━━━━━ Quoted text

# what is this?



## hunting 101 (Aug 29, 2005)

any ideas?  i thought it was a deer at first but now i'm not sure.  maybe a coyote?
i attempted to lighten it up but cant seem to make it out.
any thoughts?


----------



## Wang Dang (Aug 29, 2005)

Obviously it is a Black Panther!


----------



## PHIL M (Aug 29, 2005)

looks to tall to be a yote. maybe its just a deer.


----------



## hunting 101 (Aug 29, 2005)

yeah, i am pretty sure it is a deer,  i just couldnt lighten it up to see any details.


----------



## redwards (Aug 29, 2005)

If it is not a deer, it may be an owl.  I enhanced the picture some.  The ears become noticable, but there does not appear to be the body that a deer would have.  But then I cannot tell whether there is a limb that an owl could be sitting on or not.  
If it is an owl, he may have spied your camera and is trying to decide just how to attack it


----------



## trailhunter (Aug 29, 2005)

Owl


----------



## BOWHUNTER! (Aug 29, 2005)

Predator


----------



## GeauxLSU (Aug 29, 2005)

Looks to me like the nose is evident in the first pic.  
Deer.


----------



## Jim Thompson (Aug 29, 2005)

I think owl as well, although the eyes sure look far apart.

Jim


----------



## Jim Thompson (Aug 29, 2005)

if it is anything other than a bird, it is eitehr really tall of standing on something.

Jim


----------



## HuntinRebel3 (Aug 29, 2005)

Bigfoot!!!!!


----------



## Phat Mitch (Aug 29, 2005)

it's a freakin skunk ape!!!!!!!!!!!!!!!!!!!!!


----------



## Oak Ridge (Aug 29, 2005)

My wife says it's an owl. Think I agree!


----------



## bobcat (Aug 29, 2005)

Second picture looks as though it is an ALIEN with sunglasses on .       OWL    second thought  DEER looks like you can see the body in second picture  .


----------



## xpertgreg (Aug 29, 2005)

I think it's The Three-nostrilled Weredeer.


----------



## matthewsman (Aug 29, 2005)

*Am I the only one???*

That thinks it looks like Garfield?


----------



## Heathen (Aug 30, 2005)

I would say it was an owl as some of the other folks have said.


----------



## GeauxLSU (Aug 30, 2005)

━━━━━━━━━━
━━━━━ Record excerpts

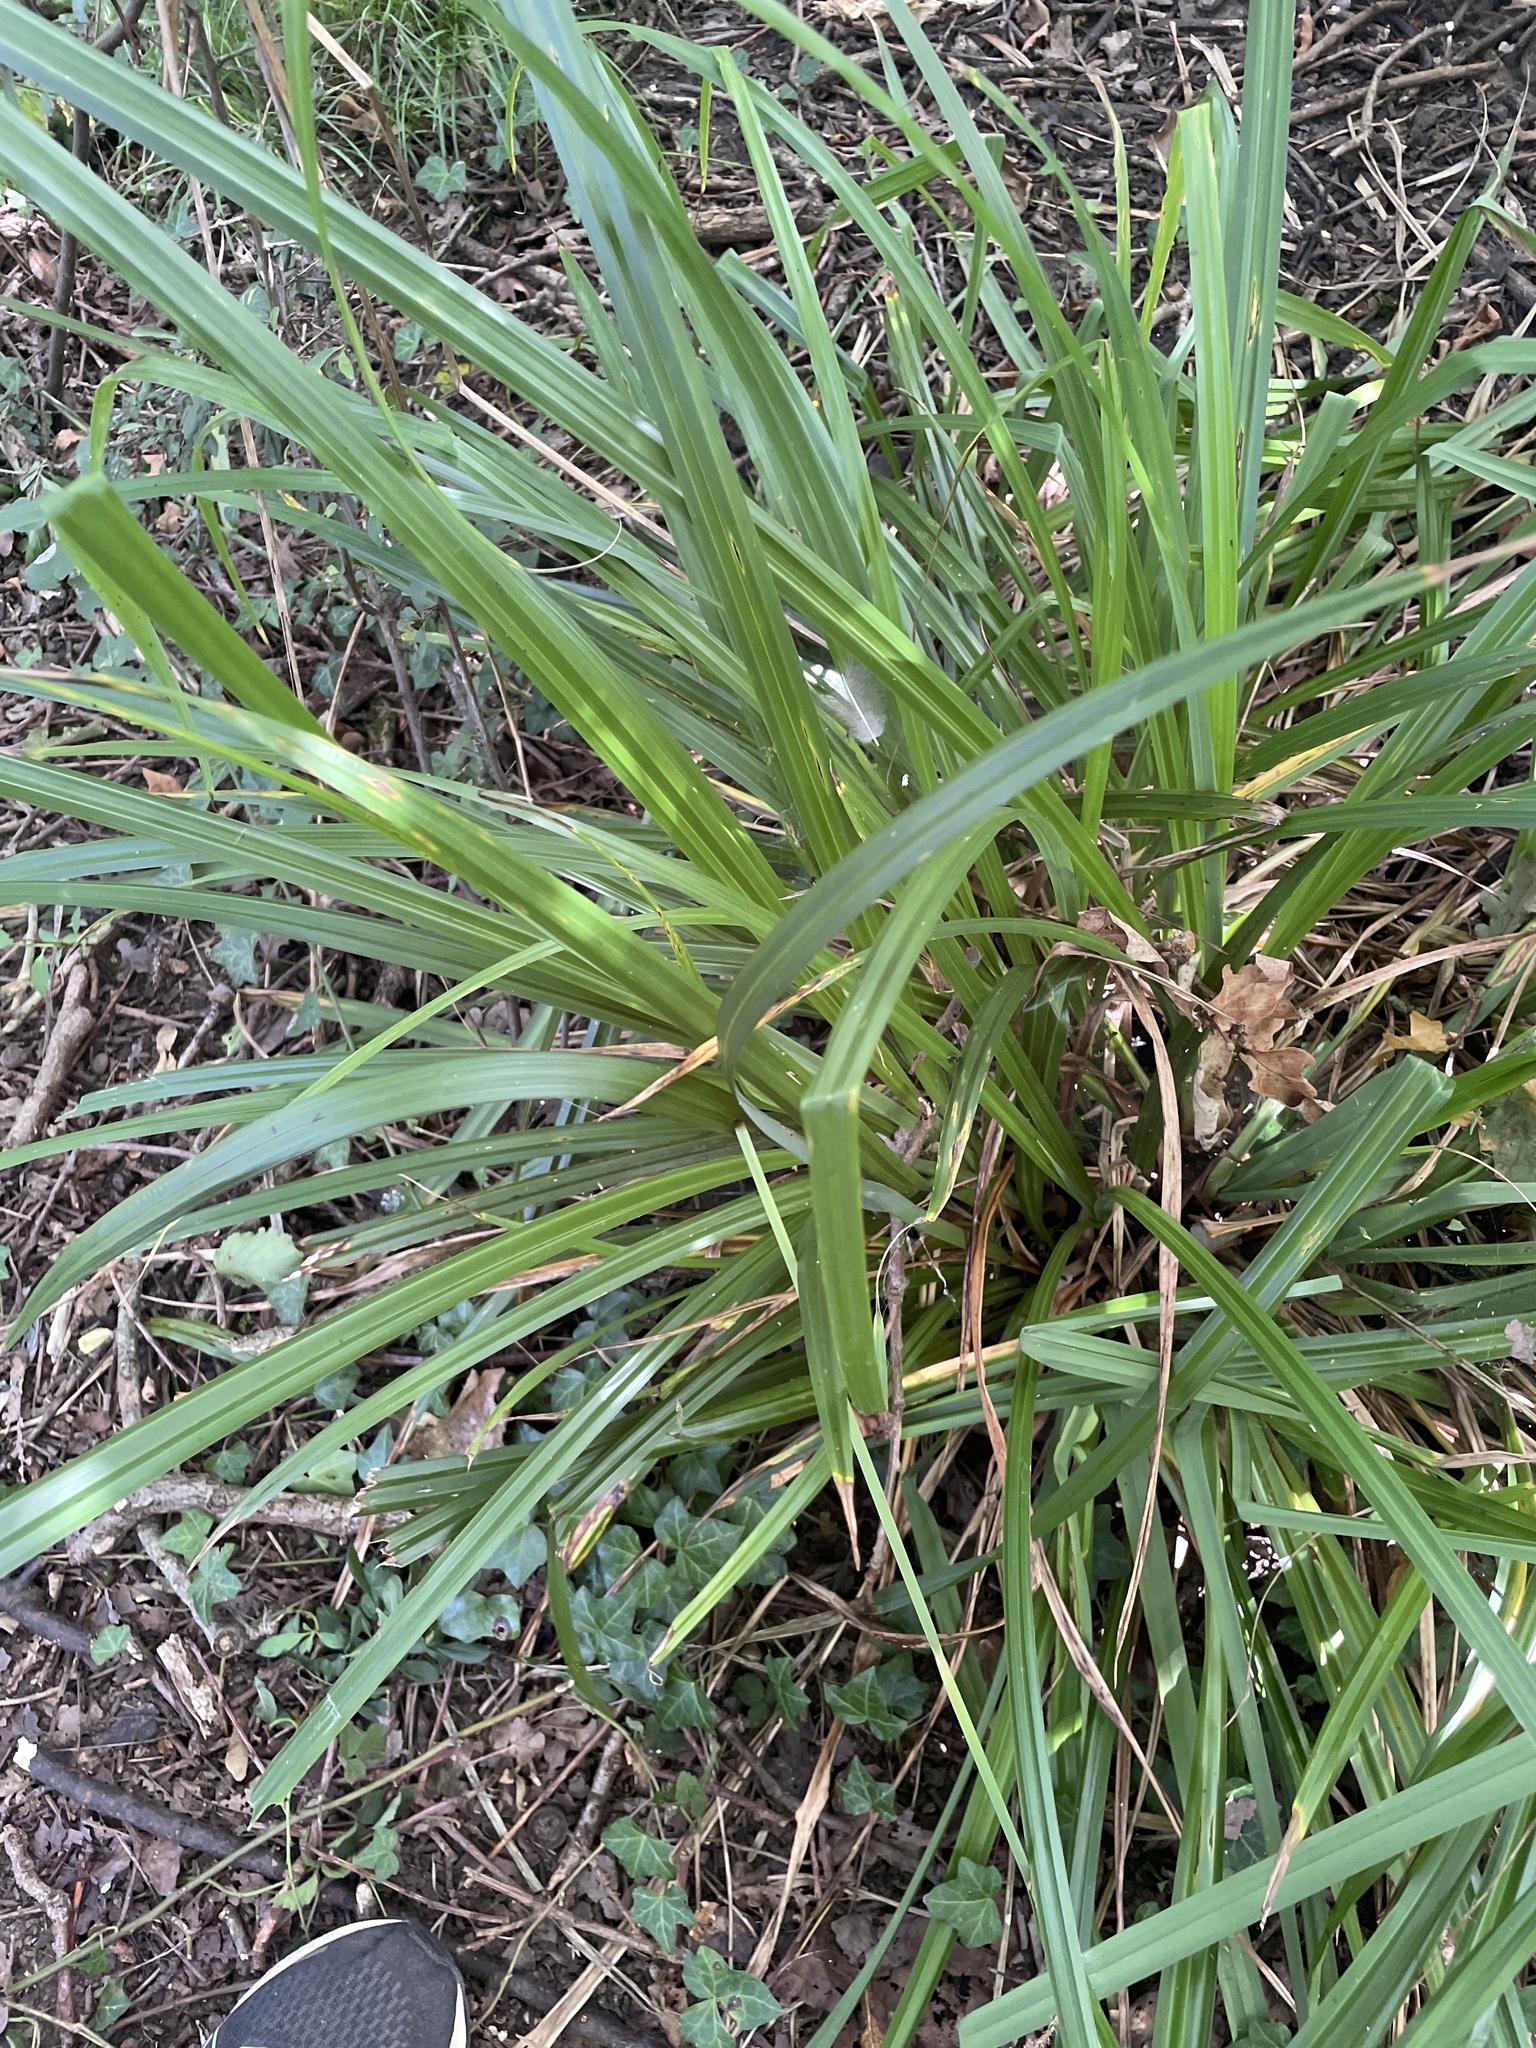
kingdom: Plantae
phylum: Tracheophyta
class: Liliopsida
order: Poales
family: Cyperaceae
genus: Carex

━━━━━━━━━━
━━━━━ Record excerpts

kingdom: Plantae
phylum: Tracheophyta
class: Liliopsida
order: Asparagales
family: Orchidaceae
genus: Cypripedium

━━━━━━━━━━
━━━━━ Record excerpts

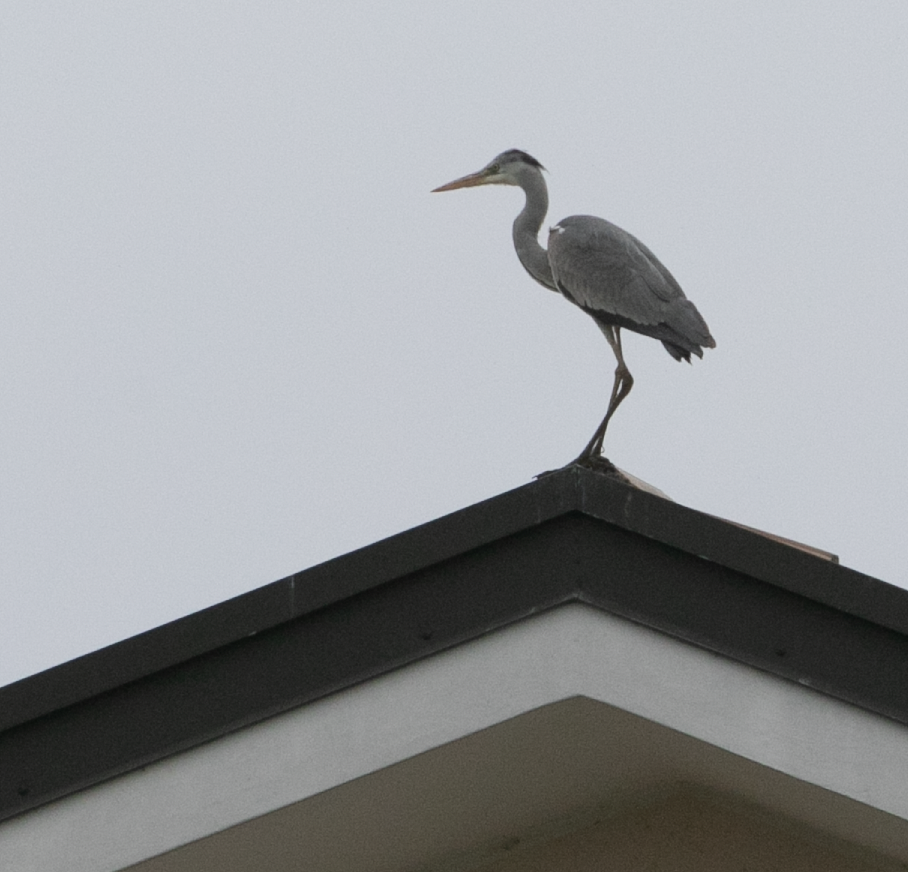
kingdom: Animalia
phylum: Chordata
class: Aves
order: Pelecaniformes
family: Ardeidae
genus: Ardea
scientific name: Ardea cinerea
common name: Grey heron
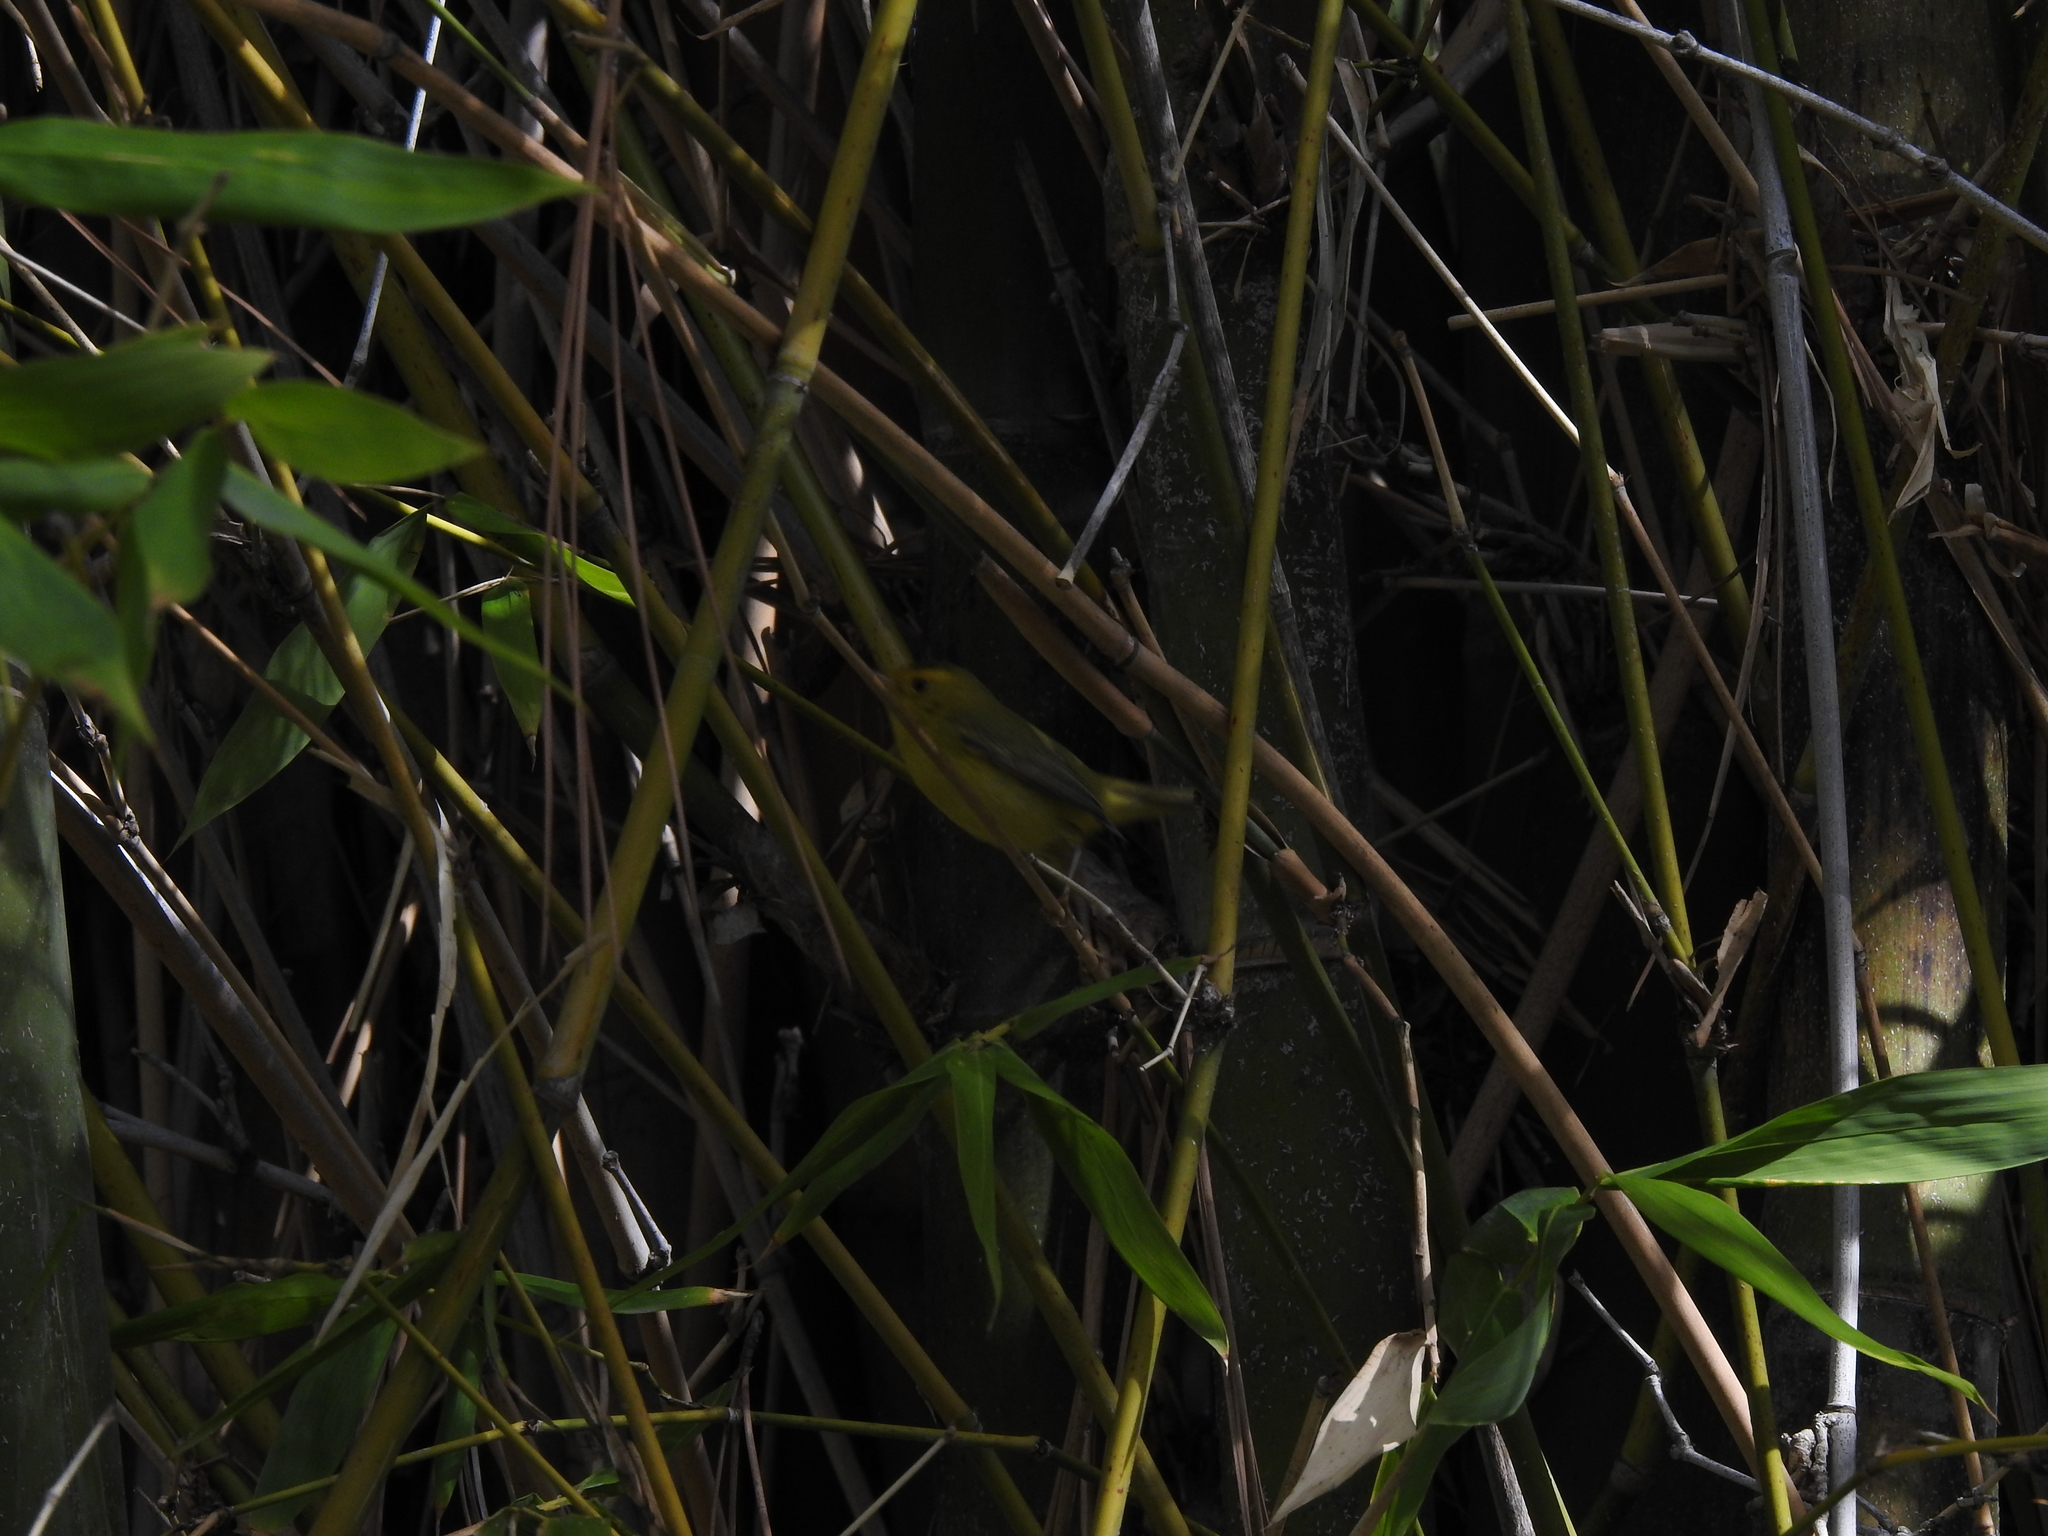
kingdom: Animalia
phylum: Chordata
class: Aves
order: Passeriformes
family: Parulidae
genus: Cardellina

━━━━━━━━━━

→ What to work on:
1: In the forum thread about the unidentified animal, what does Oak Ridge say the poster's wife thinks it is?
2: Write out the part of the forum thread about the unidentified animal between "## Phat Mitch" and "Think I agree!", inclusive.
3: Extend the forum thread about the unidentified animal from its last line onward.

→ Task responses:
1: An owl.

2:
## Phat Mitch (Aug 29, 2005)

it's a freakin skunk ape!!!!!!!!!!!!!!!!!!!!!


----------



## Oak Ridge (Aug 29, 2005)

My wife says it's an owl. Think I agree!

3:
hunting 101 said:
			
		

> any ideas?  i thought it was a deer at first but now i'm not sure.  maybe a coyote?
> i attempted to lighten it up but cant seem to make it out.
> any thoughts?


Do you have a daytime pic of the same area?  That clearly looks like a deer to me (white neck patch visible, white above nose visible, ears, and those eyes look like very night flash photograph of deer I've ever seen).  I can see why the rest wouldn't be visible since it appears to be at the very edge of the flash range.  If you have a day time shot it may put the distance and height into perspective.


----------



## gordon 2 (Aug 30, 2005)

Redwards, Awesome immage. Artistic possibilities....


----------



## hunterdaddy (Aug 30, 2005)

it's a black panther yetti whitetail


----------



## Swamprat (Aug 30, 2005)

two beer cans stuck in a tree


----------



## General Lee (Aug 31, 2005)

Put me in the deer column.......


----------



## papagil (Aug 31, 2005)

Baby Bigfoot


----------



## PFDR1 (Aug 31, 2005)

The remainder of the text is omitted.